AL ASAD, Iraq -- The daily operations of a unit with over 3,000 members could not be accomplished without someone helping keep its personnel focused on its mission. The Marines in the administrative section of Marine Aircraft Group 26 do that and more 24 hours a day, seven days a week.
Under the leadership and guidance of Chief Warrant Officer Rawley H. Colemon, personnel officer from Marvell, Ark., the Marines in the section commonly referred to as the S-1 shop make life easier for the Marines, sailors and Department of Defense civilians in the group.
“The MAG-26 S-1 is, in many ways, the backbone of the group,” said 1st Lt. Marlisa M. Grogan, MAG-26 adjutant and Wayne, N.J., native. “The administrative Marines complete the legwork which enable our service members to go on emergency leave, [temporary additional duty], and redeployment. They are always working behind the scenes to keep personnel affairs running efficiently.”
According to Colemon, every Marine in his shop spends a minimum of 12 hours each day minimizing the concerns of those who have administrative or financial issues.
Colemon supervises the work of his Marines, ensures everything is done in accordance with established guidelines and advises representatives from the individual squadrons on administrative procedures.
Working closely with Colemon is Gunnery Sgt. Walter E. Thomas, from Bartow, Ga. Thomas is the administrative chief and assistant postal officer. His many responsibilities include overseeing the personnel in the office, keeping track of all group personnel coming to and leaving Iraq, and staying in contact with subordinate commands to maintain an efficient working environment. He also oversees the proper handling of the more than 150 pounds of mail that arrive regularly for personnel in the group.
But the section’s movers and shakers are Sgt. Pamela M. Johnson, personnel chief from Tarry, Ark., and the four administrative clerks who make things happen and support the adjutant’s administrative needs.
To ensure all the paperwork that leaves the section was processed correctly, Johnson is an extra set of eyes supervising the work of the Marines and screens the incoming paperwork from the squadrons to make sure they’ve done their part with accuracy.

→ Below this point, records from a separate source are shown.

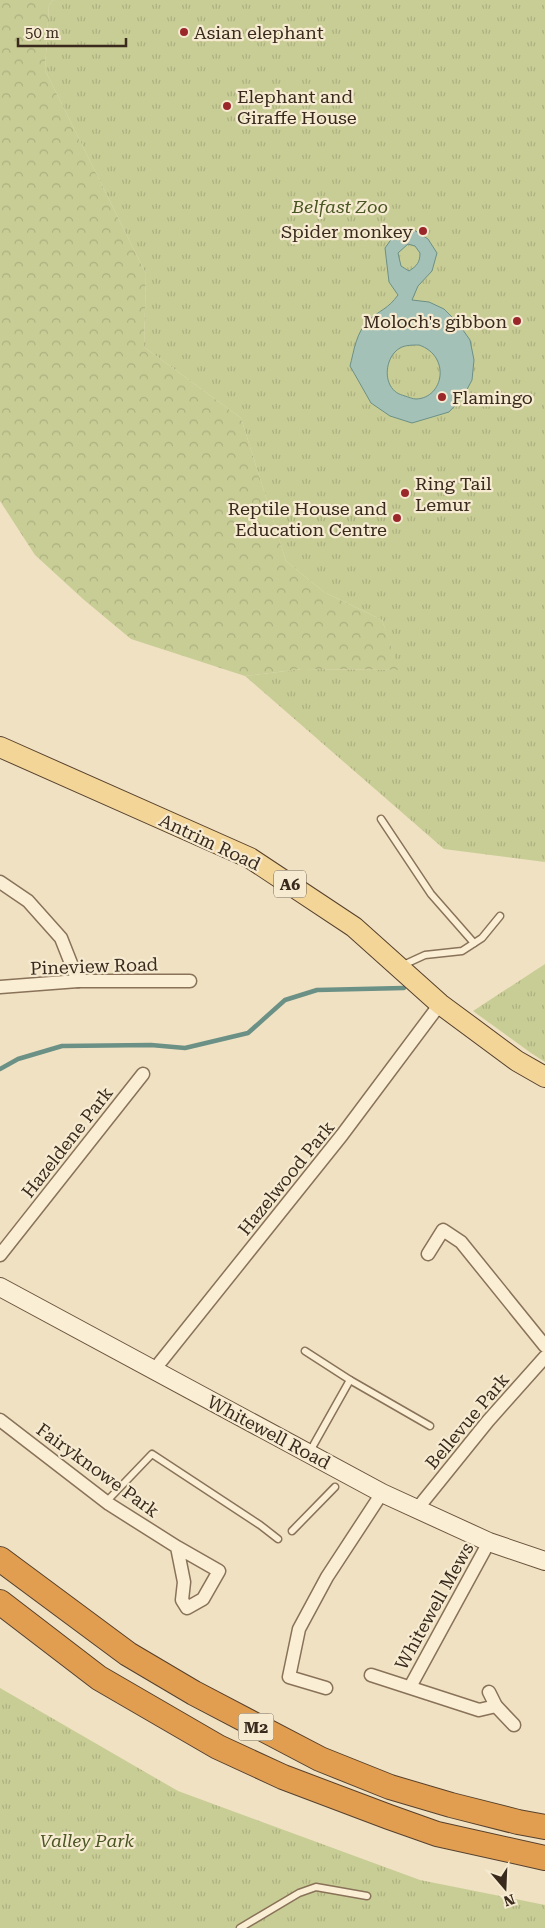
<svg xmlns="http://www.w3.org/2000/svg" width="545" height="1928" viewBox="0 0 545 1928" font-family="'Roboto Serif',serif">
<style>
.forest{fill:url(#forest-crowns)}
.park{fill:url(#park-tufts)}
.water{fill:#a4c1b8;stroke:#6b9086;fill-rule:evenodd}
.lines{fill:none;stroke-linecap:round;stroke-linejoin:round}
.stream{stroke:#6b9086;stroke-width:4.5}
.lane-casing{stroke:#897258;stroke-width:9}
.street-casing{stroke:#897258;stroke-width:15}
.secondary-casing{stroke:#6b533c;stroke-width:20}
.primary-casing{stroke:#57402d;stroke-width:22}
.highway-casing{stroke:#57402d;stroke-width:26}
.lane{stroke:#faeed5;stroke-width:6}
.street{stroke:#faeed5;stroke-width:12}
.secondary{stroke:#faeed5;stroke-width:18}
.primary{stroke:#f3d598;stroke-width:20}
.highway{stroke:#e19e50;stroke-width:24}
.poi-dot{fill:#9a272a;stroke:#f6ebd1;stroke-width:2}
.labels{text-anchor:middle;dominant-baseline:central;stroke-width:4.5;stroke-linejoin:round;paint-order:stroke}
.shield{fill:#f6ebd1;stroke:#726453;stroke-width:1}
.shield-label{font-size:16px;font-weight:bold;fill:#392a1d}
.poi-label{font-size:18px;fill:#392a1d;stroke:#f6ebd1;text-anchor:start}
.park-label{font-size:18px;font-style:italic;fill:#4a5623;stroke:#f6ebd1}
.street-label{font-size:18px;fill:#392a1d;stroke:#f6ebd1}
</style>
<defs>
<pattern id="forest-crowns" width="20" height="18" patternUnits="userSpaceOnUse" patternTransform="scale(1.25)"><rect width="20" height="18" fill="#c8cd95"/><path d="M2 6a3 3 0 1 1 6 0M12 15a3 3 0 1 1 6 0" fill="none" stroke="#adb080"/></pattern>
<pattern id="park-tufts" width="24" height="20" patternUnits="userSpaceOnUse" patternTransform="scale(1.25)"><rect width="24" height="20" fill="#c8cd95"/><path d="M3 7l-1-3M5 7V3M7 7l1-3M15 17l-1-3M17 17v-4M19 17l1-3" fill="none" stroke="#adb080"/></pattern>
</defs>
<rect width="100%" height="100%" fill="#efe1c2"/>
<path class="forest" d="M0,0H53L49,5L45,70L146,274L144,347L241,418L286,561L324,592L382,620L400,670L302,669L245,676L131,639L83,599L35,555L0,501Z"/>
<g class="park">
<path d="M53,0H545V862L444,849L245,676L302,669L399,670L382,620L324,592L286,561L241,418L144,347L146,274L45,70L49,5Z"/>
<path d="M545,964V1062L531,1053L473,1011Z"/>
<path d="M0,1688L178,1791L420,1880L545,1905V1928H0Z"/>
</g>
<path class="water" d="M411,228L428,239L437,253L432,271L418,286L412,300L429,302L444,309L458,323L470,340L474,360L472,380L463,397L449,412L412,423L390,416L371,403L350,366C354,351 356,332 369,320C380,310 388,309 398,295L389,282L385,248L395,234ZM408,244L415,246L420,253C420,262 417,266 409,271L401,266L398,253ZM419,345C451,356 444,398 416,399C413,399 408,397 405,396C398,394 394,392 390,385C384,373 388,355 400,348C405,345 413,345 419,345Z"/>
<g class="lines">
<path class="stream" d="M0,1069L18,1059L62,1046L151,1045L185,1048L248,1033L285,1000L317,990L404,988"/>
<g class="lane-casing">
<g id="lane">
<path d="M381,819L431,894L474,943"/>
<path d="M401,966L425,955L462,951L482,938L500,916"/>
<path d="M305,1351L350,1380L430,1426"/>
<path d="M309,1453L350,1380"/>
<path d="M106,1502L152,1454L260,1525L278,1539"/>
<path d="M292,1531L335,1487"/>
<path d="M240,1928L299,1893L316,1887L367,1896"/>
</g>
</g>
<g class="street-casing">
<g id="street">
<path d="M0,882L28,901L61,938L78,981"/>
<path d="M0,987L78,981H190"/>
<path d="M428,1254L443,1230L461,1242L545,1346"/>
<path d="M0,1255L143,1074"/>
<path d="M154,1370L342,1135L440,1004"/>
<path d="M0,1420L109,1504L177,1547L219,1571L203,1599L187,1608L182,1600L184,1582L177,1547"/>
<path d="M417,1509L488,1421L545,1357"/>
<path d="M371,1675L479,1710L496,1706"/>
<path d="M410,1687L489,1542"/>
<path d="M326,1688L289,1677L299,1629L327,1577L382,1493"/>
<path d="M489,1692L496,1706L514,1725"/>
</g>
</g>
<g class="secondary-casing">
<path id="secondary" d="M0,1287L382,1493L489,1542L545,1561"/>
</g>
<g class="primary-casing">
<path id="primary" d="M0,747L250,858L354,927L440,1004L517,1061L545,1077"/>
</g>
<g class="highway-casing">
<g id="highway">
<path d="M0,1559L128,1654L194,1693L320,1759L390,1787L451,1805L518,1822L545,1827"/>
<path d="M0,1602L99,1678L218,1747L283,1777L389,1817L437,1834L545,1858"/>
</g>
</g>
<use href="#lane" class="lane"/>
<use href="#street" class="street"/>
<use href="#secondary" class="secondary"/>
<use href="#primary" class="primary"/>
<use href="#highway" class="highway"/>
</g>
<g class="poi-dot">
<circle cx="184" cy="32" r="5"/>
<circle cx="227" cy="106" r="5"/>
<circle cx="423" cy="231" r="5"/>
<circle cx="517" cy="321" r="5"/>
<circle cx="442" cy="397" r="5"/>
<circle cx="405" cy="493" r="5"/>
<circle cx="397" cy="518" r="5"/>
</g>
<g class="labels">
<g class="shield">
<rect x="274" y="870.5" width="32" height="27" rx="4"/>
<rect x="238.5" y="1713.5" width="35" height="27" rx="4"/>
</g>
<g class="shield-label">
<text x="290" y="884">A6</text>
<text x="256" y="1727">M2</text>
</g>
<g class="poi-label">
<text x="194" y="32">Asian elephant</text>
<text x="237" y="96">Elephant and<tspan x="237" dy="21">Giraffe House</tspan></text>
<text x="413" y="231" text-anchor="end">Spider monkey</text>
<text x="507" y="321" text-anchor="end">Moloch's gibbon</text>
<text x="452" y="397">Flamingo</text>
<text x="415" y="483">Ring Tail<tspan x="415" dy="21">Lemur</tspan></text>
<text x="387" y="508" text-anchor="end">Reptile House and<tspan x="387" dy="21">Education Centre</tspan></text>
</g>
<g class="park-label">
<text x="340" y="206">Belfast Zoo</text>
<text x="87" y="1840">Valley Park</text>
</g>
<g class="street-label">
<text transform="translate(210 842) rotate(25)">Antrim Road</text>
<text transform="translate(94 966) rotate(-2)">Pineview Road</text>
<text transform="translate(67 1142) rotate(-52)">Hazeldene Park</text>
<text transform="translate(286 1178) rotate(-51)">Hazelwood Park</text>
<text transform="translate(467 1421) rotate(-50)">Bellevue Park</text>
<text transform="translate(269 1432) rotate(28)">Whitewell Road</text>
<text transform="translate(98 1470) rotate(36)">Fairyknowe Park</text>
<text transform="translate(434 1606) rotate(-61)">Whitewell Mews</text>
</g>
</g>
<g transform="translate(505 1888) rotate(161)" stroke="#f6ebd1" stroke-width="4" paint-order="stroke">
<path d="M0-4L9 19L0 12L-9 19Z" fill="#392a1d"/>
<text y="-8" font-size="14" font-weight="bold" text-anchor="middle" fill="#392a1d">N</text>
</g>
<path d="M18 38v8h108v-8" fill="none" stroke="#392a1d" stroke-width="2.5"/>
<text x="25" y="38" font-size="15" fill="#392a1d" stroke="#f6ebd1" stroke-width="4" paint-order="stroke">50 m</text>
</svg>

“One of the things that make us an important asset to the group is that we’re the ones who process [temporary additional duty] requests,” said Lance Cpl. Joseph Garcia, administrative clerk and native of Daily City, Calif. “If we don’t process those requests then nobody goes anywhere.”
Many things can happen during a deployment that require a member of the group to fly back to the United States. After that Marine or sailor comes back he’s required to complete a travel claim.
Lance Cpl. Troy M. Gray, an administrative clerk from Greensboro, N.C., assists with processing the claim and making sure the leave days are properly docked and the service member’s pay is adjusted accordingly.
Boosting the morale of some of the Marines here is Lance Cpl. Rudy J. Gonzalez, an admin clerk from Miami who looks up information on who is or isn’t recommended or selected for promotion, and types up the promotion warrants for the Marines moving up the ranks in the group’s headquarters squadron.
With more than 13 squadrons comprising the group, including a U.S. Army unit, keeping accountability of its members is no easy task. Lance Cpl. Joshua W. Gaines, an administrative and unit diary clerk from Akron, Ohio, assists Johnson with maintaining the day-to-day accountability of the group’s personnel. “As long as the squadrons do their part, that makes it easier on us,” said Gaines.
The seven Marines in the section take care of all the group’s administrative matters while also maintaining physical fitness standards and, in the junior Marines’ case, standing guard at locations such as the command post or the mess hall.
“As a relief we get together every Saturday afternoon and watch a movie,” said Colemon. “The Marines pick a movie and we sit down and watch it as a section. We are the only section in the command that does this.”
Colemon said the things that keep his Marines going day after day are the mail they receive from family and friends and the care packages they receive from supporters in the U.S.
“But the main thing that keeps them going is the mutual respect for their fellow Marines, they’re not going to let them down,” he said. “They might miss a meal that day, but the bottom line is that they’re going to take care of that Marine.”